A personal pain point for me is iCloud. Photos used to be stored locally on my Mac, and backed up with Backblaze. The iPhone Photo Roll used to be excluded from the iCloud storage total. This meant that waste was compartmentalized, much like how home waste has a garbage bin, a recycling bin, and a compost bin; when my photo roll was full, I'd get rid of stuff I didn't want. When Apple merged everything into a single bucket, suddenly the easier option became a $3/month subscription for a grotesque amount of remote storage. Nevermind that this made identifying actual space-hogs a gigantic pain-in-the-ass (one might suggest deliberately so), nevermind that Apple could've done more to dissuade giving them money by making it easier to cleanup stuff, no, the point was to make it easier to hoard more digital junk, and give Apple money for the privilege.
The digital equivalent of a self-storage locker, with all the "stickiness" of the customer base.
The end result is that I live as a digital garbageman of sorts, dividing my time between a career in cleaning up my employer's digital estates before being thrown out when cost savings is no longer politically useful, and spending my holidays with family helping them reclaim iPhone storage by cleaning up iCloud. I'm not alone in this cycle, either, especially in an era of subscription fatigue and declining wages relative to inflation; the struggle for cleanup is real when everything is purposely designed to accumulate, but never destroy, from the end user to the Fortune 50 Enterprise and every segment in between.
Truth be told, I'm not quite sure where to end this post.

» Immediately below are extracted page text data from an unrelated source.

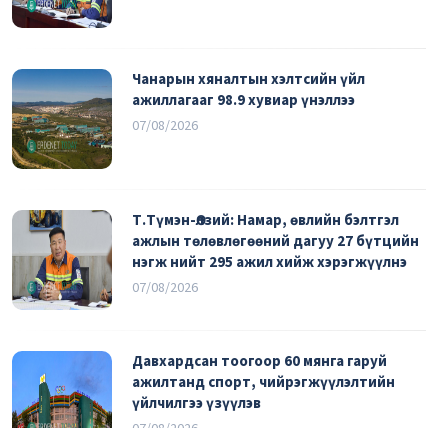
Чанарын хяналтын хэлтсийн үйл
ажиллагааг 98.9 хувиар үнэллээ
07/08/2026
Т.Түмэн-Өлзий: Намар, өвлийн бэлтгэл
ажлын төлөвлөгөөний дагуу 27 бүтцийн
нэгж нийт 295 ажил хийж хэрэгжүүлнэ
07/08/2026
Давхардсан тоогоор 60 мянга гаруй
ажилтанд спорт, чийрэгжүүлэлтийн
үйлчилгээ үзүүлэв
07/08/2026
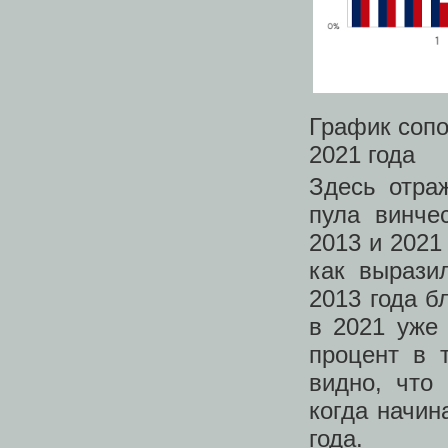
График сопо
2021 года
Здесь отра
пула винче
2013 и 2021
как вырази
2013 года б
в 2021 уже
процент в 
видно, что
когда начин
года.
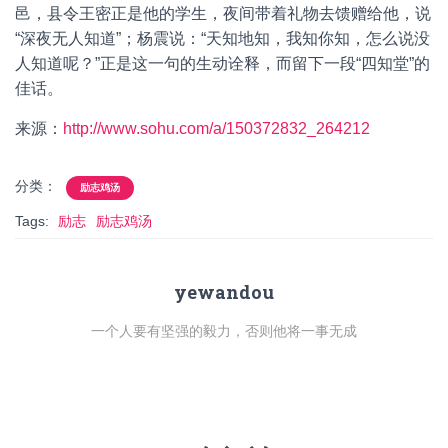
邑，县令王密正是他的学生，夜间带着礼物去馈赠给他，说
“深夜无人知道”；杨震说：“天知地知，我知你知，怎么说没
人知道呢？”正是这一句的生动诠释，而留下一段“四知堂”的
佳话。
来源：
http://www.sohu.com/a/150372832_264212
分类：
励志鸡汤
Tags:
励志
励志鸡汤
yewandou
一个人要有坚强的毅力，否则他将一事无成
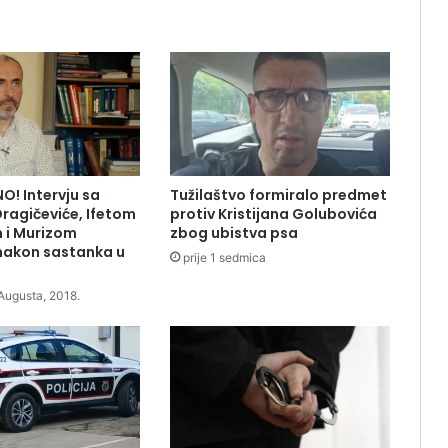
O! Intervju sa
Tužilaštvo formiralo predmet
agičeviće, Ifetom
protiv Kristijana Golubovića
 i Murizom
zbog ubistva psa
akon sastanka u
prije 1 sedmica
 Augusta, 2018.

I don't really have a call to action, because I don't believe most of society actually cares about its footprint - digital, carbon, physical, or otherwise. As long as the core costs remain cheap - storage, energy, compute - and regulation remains absent, there's simply no disincentive to stop our collective hoarding problem. In an ideal world, we'd be discouraging data accumulation through stiff and serious penalties for even accidental disclosure ("You have it, you're responsible for it"), to the point no insurer in their right mind would be willing to prop up the vast hoovering going on in private enterprise. In an ideal world, we'd be designing devices and software to make it easier to manage our footprints by surfacing periodic reviews of "old" or "abandoned" content, rather than shoving a new subscription tier down our throats.
But we're not in an ideal world, and thus there are no easy answers.
Only the hard work of doing the right thing, consistently.